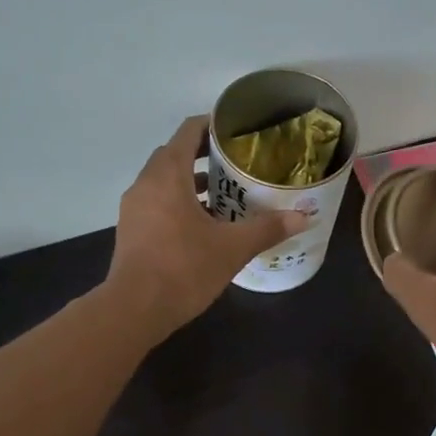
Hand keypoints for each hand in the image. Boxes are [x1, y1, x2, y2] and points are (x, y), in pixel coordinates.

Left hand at [106, 116, 308, 340]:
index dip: (212, 126)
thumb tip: (304, 217)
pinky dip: (178, 204)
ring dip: (191, 183)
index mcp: (168, 175)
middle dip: (204, 156)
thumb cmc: (184, 269)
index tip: (237, 132)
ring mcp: (134, 208)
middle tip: (237, 165)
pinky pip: (157, 204)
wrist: (135, 309)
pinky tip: (202, 227)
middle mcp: (146, 184)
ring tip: (225, 196)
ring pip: (164, 182)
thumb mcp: (232, 248)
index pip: (188, 132)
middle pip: (174, 156)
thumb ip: (267, 228)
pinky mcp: (131, 231)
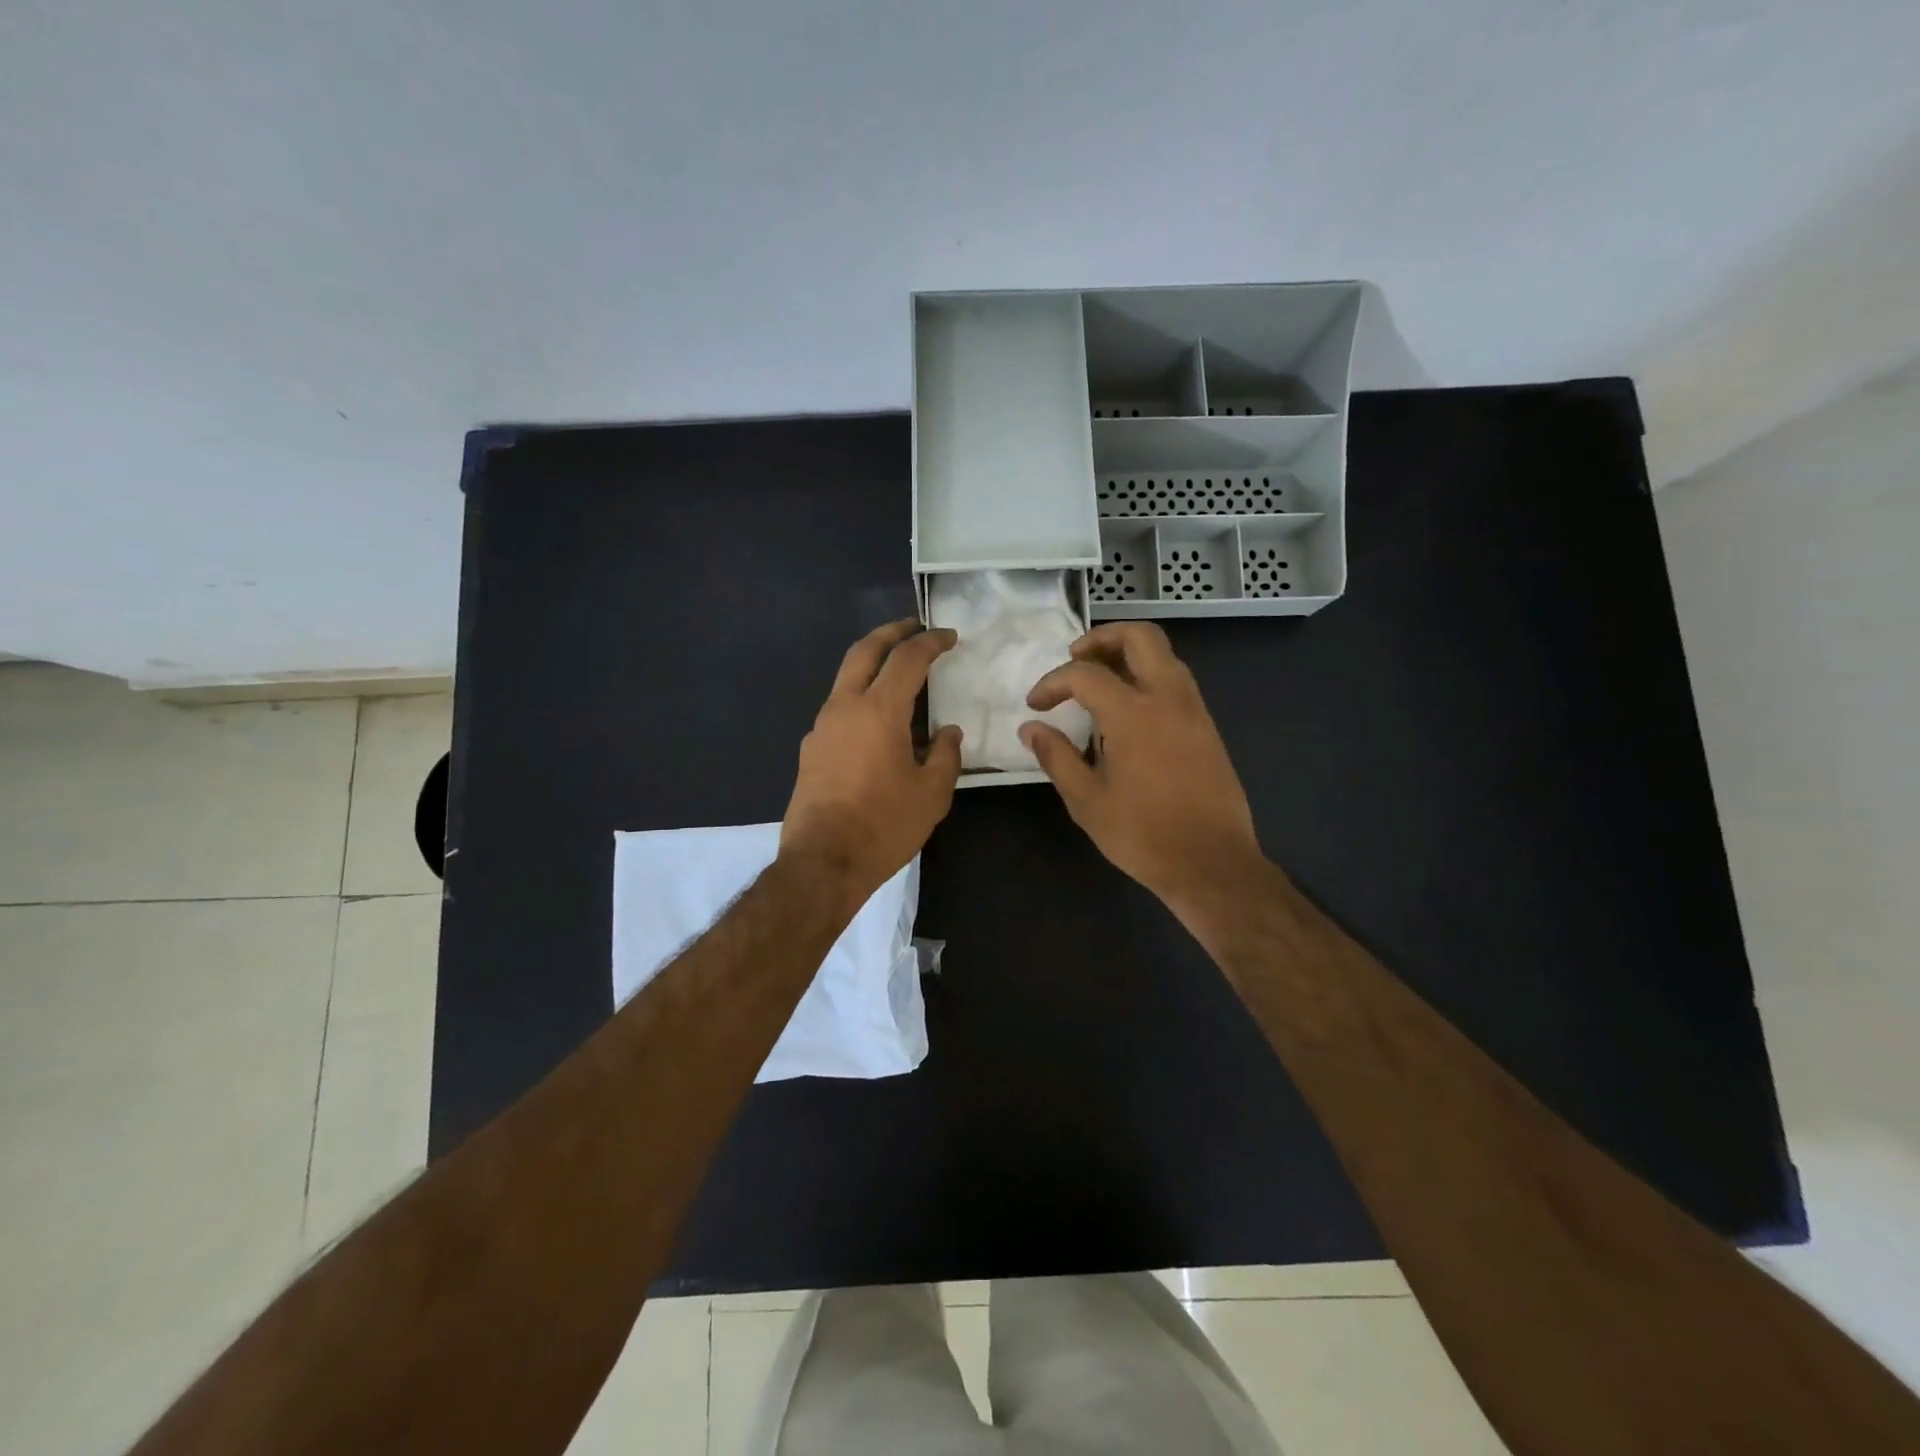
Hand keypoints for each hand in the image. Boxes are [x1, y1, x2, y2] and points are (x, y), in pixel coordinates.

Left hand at [781, 619, 963, 912]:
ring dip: (872, 664)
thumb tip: (947, 732)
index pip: (907, 659)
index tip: (948, 636)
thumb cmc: (883, 826)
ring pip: (846, 677)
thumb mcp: (931, 793)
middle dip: (890, 632)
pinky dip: (861, 697)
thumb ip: (944, 755)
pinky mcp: (811, 749)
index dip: (930, 642)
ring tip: (898, 672)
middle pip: (864, 651)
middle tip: (913, 626)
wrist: (822, 863)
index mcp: (878, 710)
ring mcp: (821, 727)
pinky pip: (839, 708)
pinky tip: (878, 721)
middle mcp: (844, 707)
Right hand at [1021, 622, 1261, 913]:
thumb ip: (1056, 757)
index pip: (1085, 674)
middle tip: (1075, 658)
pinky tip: (1130, 709)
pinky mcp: (1207, 727)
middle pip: (1140, 636)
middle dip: (1102, 637)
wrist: (1211, 863)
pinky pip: (1177, 680)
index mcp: (1133, 714)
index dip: (1052, 682)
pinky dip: (1149, 675)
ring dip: (1129, 654)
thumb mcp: (1087, 801)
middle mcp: (1168, 698)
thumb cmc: (1143, 835)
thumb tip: (1031, 728)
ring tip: (1100, 680)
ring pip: (1164, 655)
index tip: (1036, 705)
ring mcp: (1194, 710)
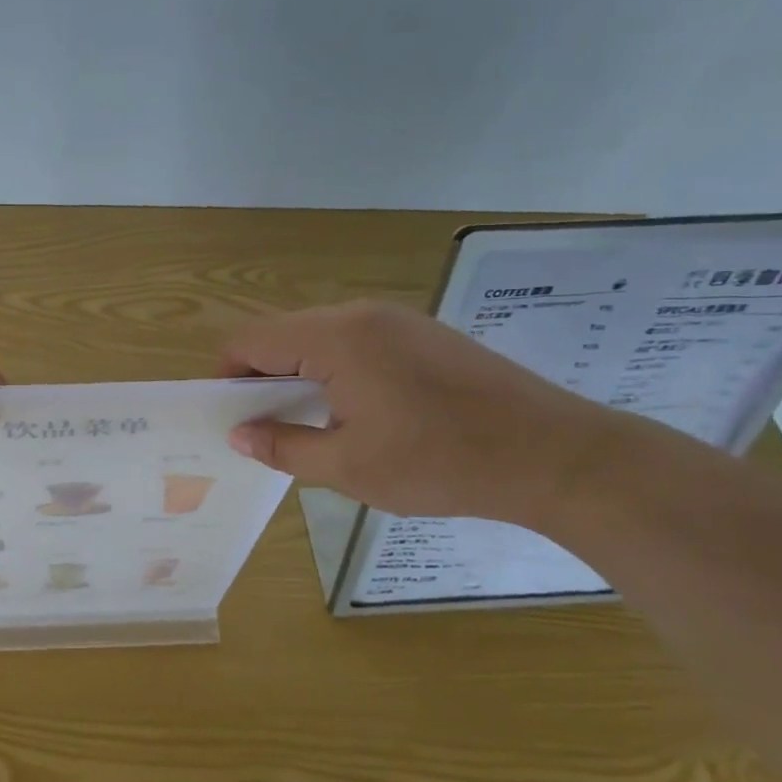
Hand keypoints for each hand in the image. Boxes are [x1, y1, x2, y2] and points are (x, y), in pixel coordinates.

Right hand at [223, 301, 621, 524]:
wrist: (554, 455)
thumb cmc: (440, 463)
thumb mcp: (349, 466)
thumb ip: (284, 446)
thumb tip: (239, 435)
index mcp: (337, 338)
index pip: (252, 340)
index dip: (227, 374)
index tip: (227, 416)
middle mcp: (362, 314)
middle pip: (284, 333)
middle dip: (262, 376)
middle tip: (264, 427)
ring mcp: (398, 320)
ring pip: (321, 336)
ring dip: (300, 373)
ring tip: (308, 423)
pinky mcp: (424, 334)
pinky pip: (357, 341)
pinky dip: (335, 369)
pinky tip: (355, 412)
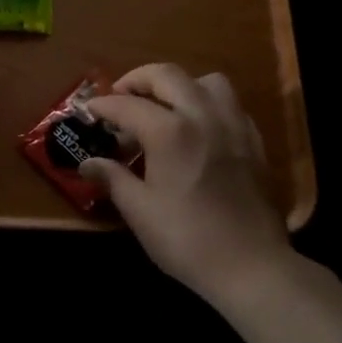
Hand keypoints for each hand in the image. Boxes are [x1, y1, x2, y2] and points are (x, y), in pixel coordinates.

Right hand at [83, 65, 294, 306]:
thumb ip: (112, 178)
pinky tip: (199, 128)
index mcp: (169, 131)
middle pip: (167, 76)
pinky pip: (230, 104)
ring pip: (207, 81)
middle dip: (138, 79)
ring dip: (180, 85)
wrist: (251, 267)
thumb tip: (87, 163)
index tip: (89, 111)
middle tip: (121, 96)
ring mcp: (233, 125)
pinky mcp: (254, 141)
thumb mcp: (140, 211)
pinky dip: (208, 103)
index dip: (103, 106)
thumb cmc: (187, 240)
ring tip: (165, 106)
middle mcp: (202, 116)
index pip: (127, 105)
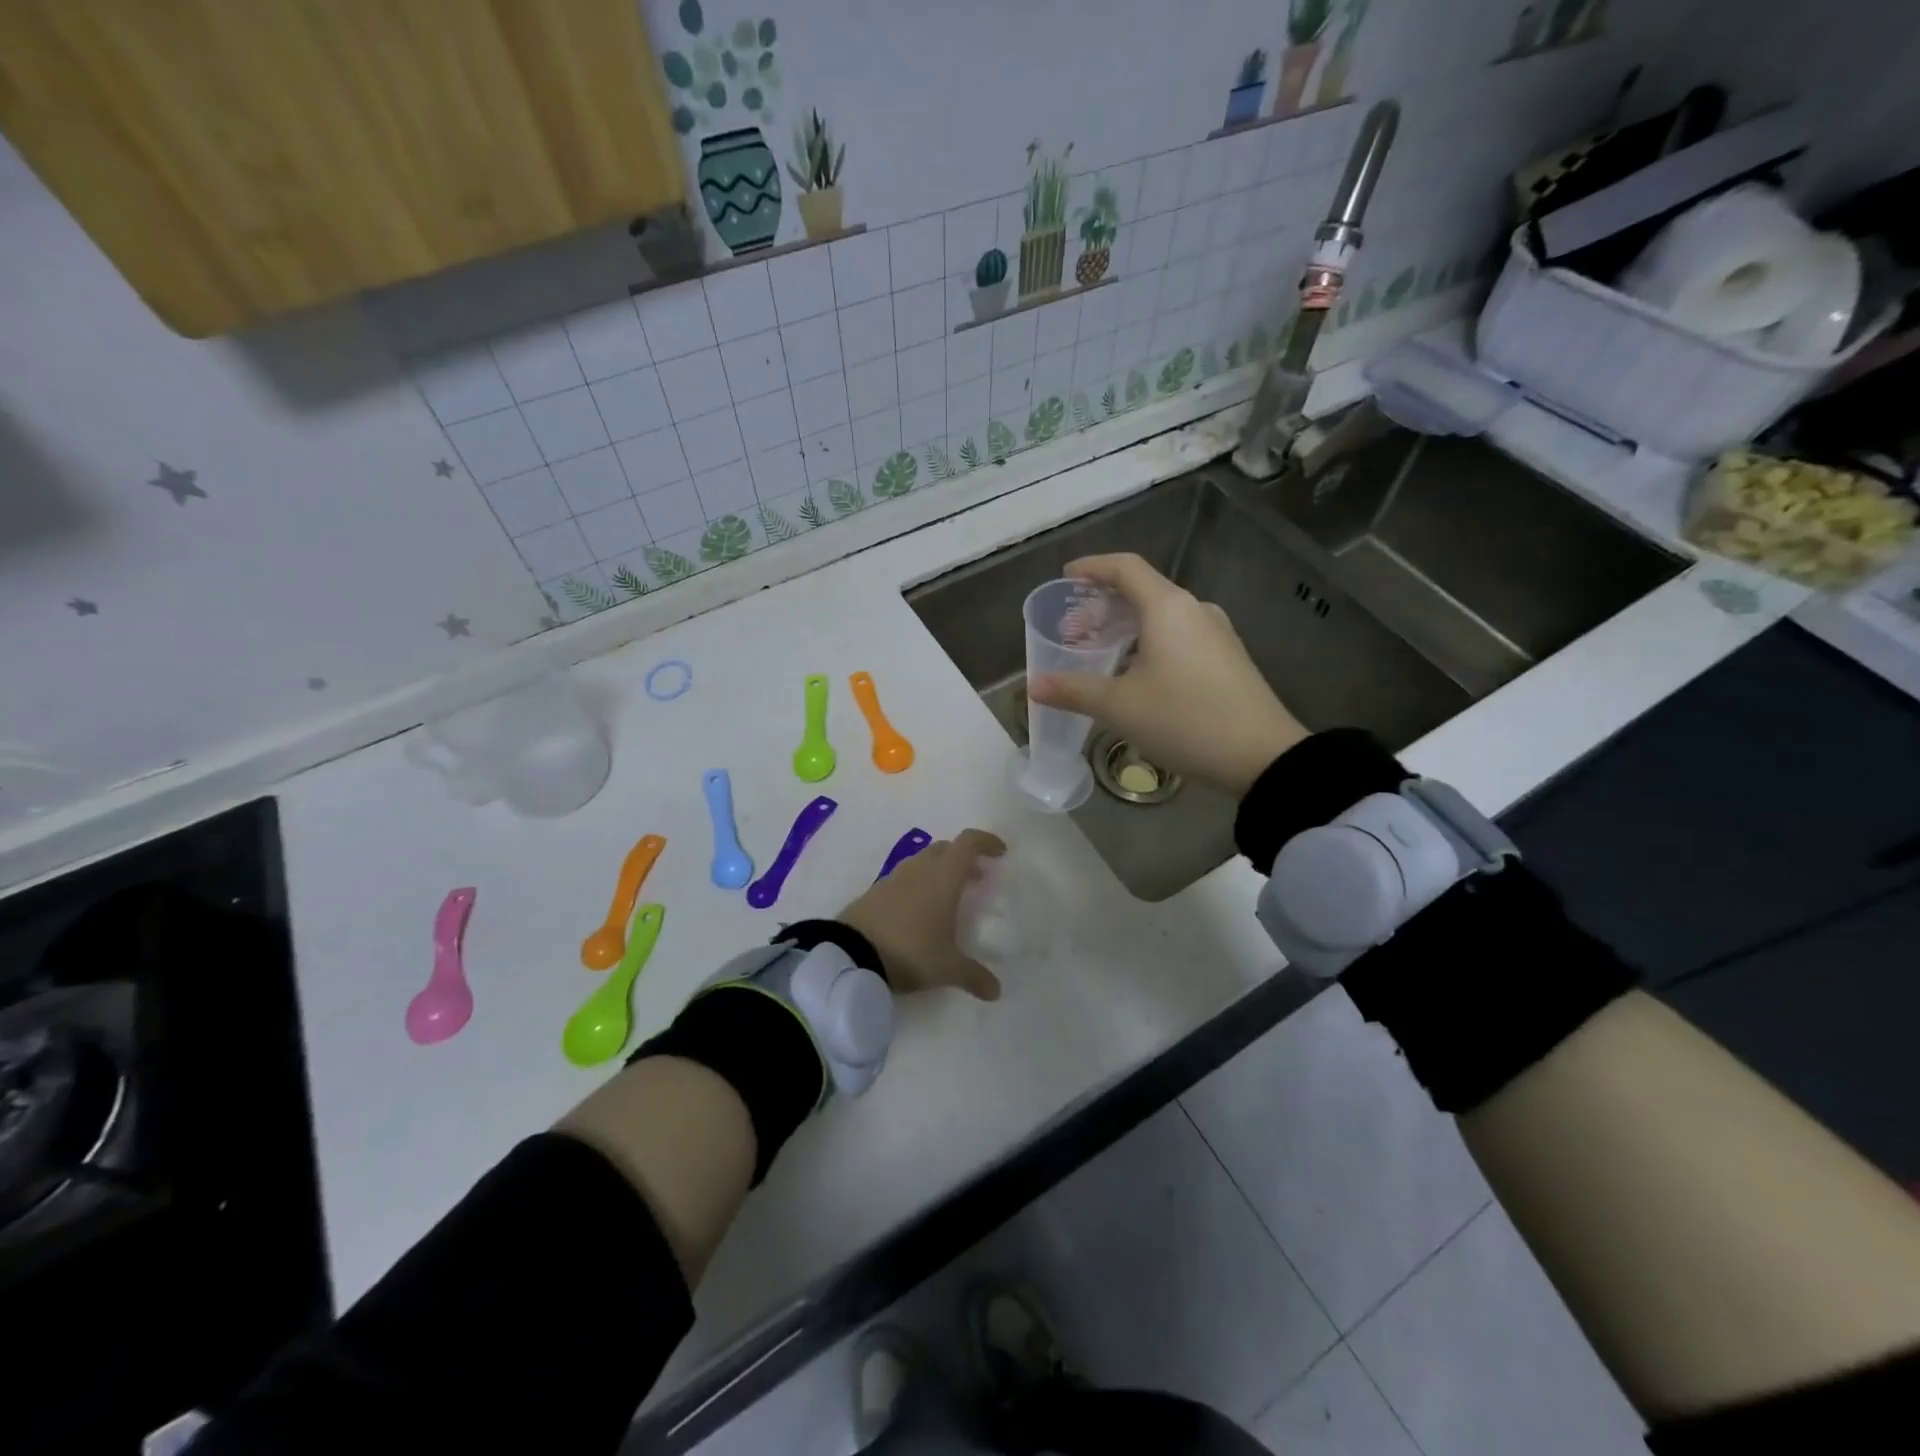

▶ **Your goal**:
No pictures belong in the answer, only the lines from the top of the listing through the line containing "index pip: (252, 340)", repeated word for word.

▶ **Response below**:
Hand keypoints for each hand in the image. Boxes are [x1, y1, x2, y2] and points are (x, y), in pixel coordinates.

Left hand at [106, 116, 308, 340]:
index dip: (212, 126)
thumb tip: (304, 217)
pinky dip: (178, 204)
ring dip: (191, 183)
index mcp: (168, 175)
middle dip: (204, 156)
thumb cmc: (184, 269)
index tip: (237, 132)
ring mcp: (134, 208)
middle tip: (237, 165)
pinky pip: (157, 204)
wrist: (135, 309)
pinky tip: (202, 227)
middle mcp: (146, 184)
ring tip: (225, 196)
ring pip: (164, 182)
thumb mcp: (232, 248)
index pip: (188, 132)
middle pip: (174, 156)
thumb ip: (267, 228)
pinky mcp: (131, 231)
Hand keypoints for each hand in the image. Boxes are [x1, y1, x2, y2] and points are (x, y), in pixel coordinates.

Left hand at [781, 619, 963, 912]:
ring dip: (872, 664)
thumb tip: (947, 732)
index pip: (907, 659)
index tip: (948, 636)
thumb cmc: (883, 826)
ring pip: (846, 677)
thumb mcp: (931, 793)
middle dip: (890, 632)
pinky dip: (861, 697)
thumb ip: (944, 755)
pinky mcp: (811, 749)
index dip: (930, 642)
ring tip: (898, 672)
middle pip: (864, 651)
middle tip: (913, 626)
wrist: (822, 863)
index mcp: (878, 710)
ring mcp: (821, 727)
pinky pip: (839, 708)
pinky tip: (878, 721)
middle mcp: (844, 707)
Right hand at [1021, 622, 1261, 913]:
thumb ip: (1056, 757)
index pip: (1085, 674)
middle tip: (1075, 658)
pinky tip: (1130, 709)
pinky mcp: (1207, 727)
middle pip: (1140, 636)
middle dip: (1102, 637)
wrist: (1211, 863)
pinky pip: (1177, 680)
index mcp: (1133, 714)
index dip: (1052, 682)
pinky dip: (1149, 675)
ring dip: (1129, 654)
thumb mcp: (1087, 801)
middle mcp: (1168, 698)
thumb cmc: (1143, 835)
thumb tip: (1031, 728)
ring tip: (1100, 680)
ring pip: (1164, 655)
index tip: (1036, 705)
ring mcp: (1194, 710)
Hand keypoints for each hand in the image. Boxes are [x1, y1, x2, y2] and points are (x, y), in pixel coordinates.

Right hand at [223, 301, 621, 524]:
wrist: (554, 455)
thumb cmc: (440, 463)
thumb mcp: (349, 466)
thumb ip: (284, 446)
thumb tip: (239, 435)
index mcp: (337, 338)
index pip: (252, 340)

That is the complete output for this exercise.